Now that we are in the height of the summer fruit season, and there are fresh plums in the supermarket, I made this old favorite. It has an interesting and complex flavor since, as the name says, it uses three kinds of plums, fresh plums, prune juice, and plum brandy.
Fruit brandies are the real secret to elevating sorbets from good to great. I had my introduction to them when I went to the fanciest western restaurant in Bangkok in the early 1980s, the Normandy Grill at the Oriental Hotel. Carol and I were in the process of leaving Thailand after three years, and were having dinner with my Mormon replacement, his wife, and mother-in-law. In those days, the Normandy Grill had a prix fixe menu, with a number of courses. At some point in the meal, they brought out a little cup of pear sorbet as a palate cleanser. My replacement’s wife and mother, both tucked into it, tasted the alcohol from the fruit brandy, and simultaneously dropped their spoons with such a loud clang that the maître d’ hurried over from the other side of the room to see if something was wrong. I found the sorbet to be truly excellent.
This recipe is adopted from something we clipped out many years ago (maybe from Food & Wine??), taped to a note card, and stained heavily with use
4 large ripe plums (1.25-1.5 lbs.
1-1/2 cups water
½ cup sugar
1 cup prune juice
2 Tbs. plum brandy (slivovitz, Mirabelle, etc.), plus more for serving
In a medium saucepan, put the water and sugar and simmer for about 5 minutes.
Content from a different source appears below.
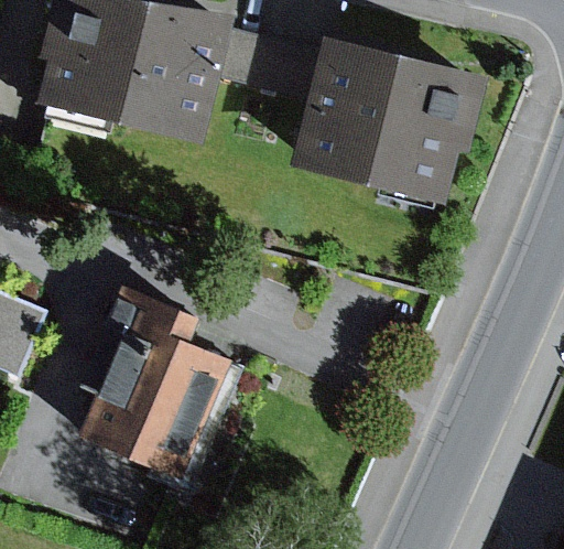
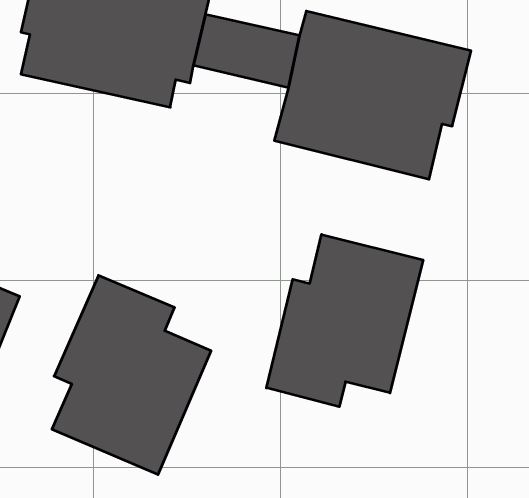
building: none -> [266,234,423,407]

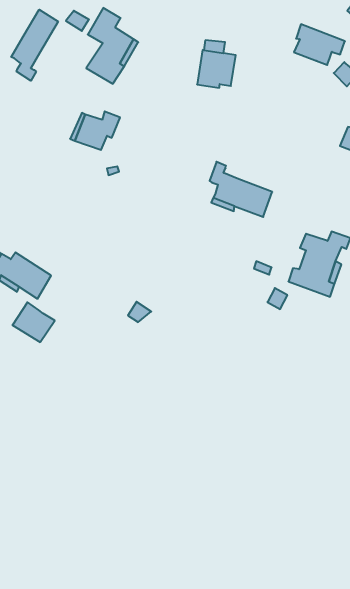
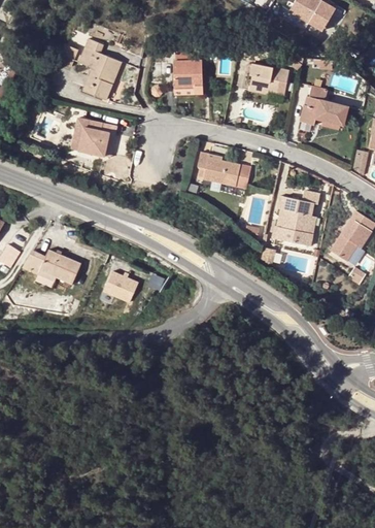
building: [11,10,58,81] -> none
building: [294,24,345,65] -> [249,63,289,93]
building: [12,302,55,342] -> [104,272,138,303]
In the meantime, cut the plums into small pieces, skin and all, removing the pits. (The skin is important since it provides the purple color to the sorbet as well as acidity to balance the sugars from the fruit, etc.) Simmer the cut plums in the sugar water for another 5 minutes.
Cool and mix in the prune juice and the plum brandy. Puree in a blender until smooth.
Freeze in an ice cream machine following the manufacturer’s directions.
To serve, put a scoop in a small bowl, and for the drinking adults add some additional plum brandy. This goes well since cookies like the Pepperidge Farm Bordeaux Cookies.